Homotopy equivalence between quotients by free actions

Question

Let $X,Y$ two contractible spaces. Assume there is a free action of a group $G$ on both spaces.

$X$ and $Y$ are obviously homotopy equivalent. In particular, we can consider the homotopy equivalence given by the projections

$X\xleftarrow{p_X} X\times Y\xrightarrow{p_Y}Y$

Does this equivalence induce an equivalence between the quotient spaces $X/G$ and $Y/G$?

My motivation is proving that any two little disks operads are equivalent. I'm not going to define what an operad is because it is irrelevant, but we can think of a family of contractible spaces $X_n$ for $n\in\mathbb{N}$. If each $X_n$ is equipped with a free action of the pure braid group $PB_n$, then the family $X_n/PB_n$ is called a little disks operad. The way I'm trying to prove it is inspired by this paper (page 3 of the pdf).

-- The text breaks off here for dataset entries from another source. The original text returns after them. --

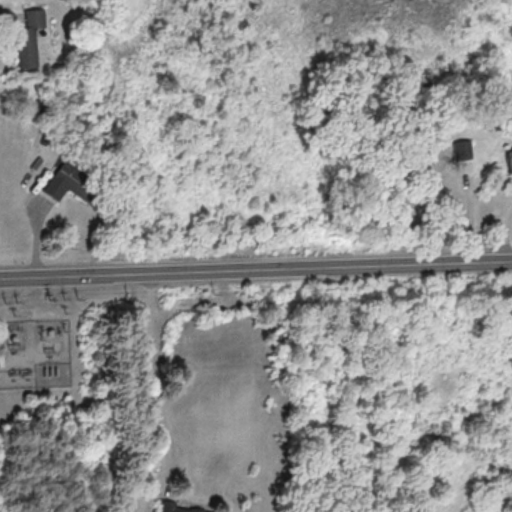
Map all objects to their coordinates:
building: (28, 37)
building: (462, 149)
building: (509, 159)
building: (61, 179)
road: (343, 266)
road: (87, 276)
road: (29, 308)
power substation: (36, 354)
road: (156, 377)
building: (174, 507)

I believe that my question can be reduced to, given two spaces $X_G$ and $Y_G$ with $\pi_1(X)=\pi_1(Y)=G$, a homotopy equivalence between the (contractible) universal coverings $\widetilde{X}_G\to \widetilde{Y}_G$ induces a homotopy equivalence $X_G\to Y_G$.

Since, in this case, the unviersal coverings are contractible, $X_G$ and $Y_G$ are both aspherical and path connected, so we get isomorphisms between all homotopy groups, but that's not enought to say they're homotopy equivalent.

Answer 1

No, this is not true without additional hypotheses. For instance, let $X$ be $G$ with the indiscrete topology; then $G$ acts on $X$ freely and $X$ is contractible but $X/G$ is a point. On the other hand, if $Y=EG$ is the universal bundle on the classifying space of $G$ then $Y/G=BG$ is not contractible if $G$ is nontrivial.

It is true if you assume that the actions are nice enough so that $X/G$ and $Y/G$ are CW-complexes and the quotient maps $X\to X/G$ and $Y\to Y/G$ are covering maps. Indeed, in that case $X/G$ and $Y/G$ are both $K(G,1)$ spaces and so are homotopy equivalent. Or, going through the product as you suggest, the projection $X\times Y\to X$ is $G$-equivariant (for the product action on $X\times Y$) and so induces a map $X\times Y/G \to X/G$. This map is a fiber bundle with fiber $Y$ (it is trivialized over any open subset of $X/G$ that is evenly covered by $X\to X/G$) and thus a homotopy equivalence since $Y$ is contractible. Similarly, the other projection gives a homotopy equivalence $X\times Y/G\to Y/G$ and combining them we get a homotopy equivalence $X/G\to Y/G$.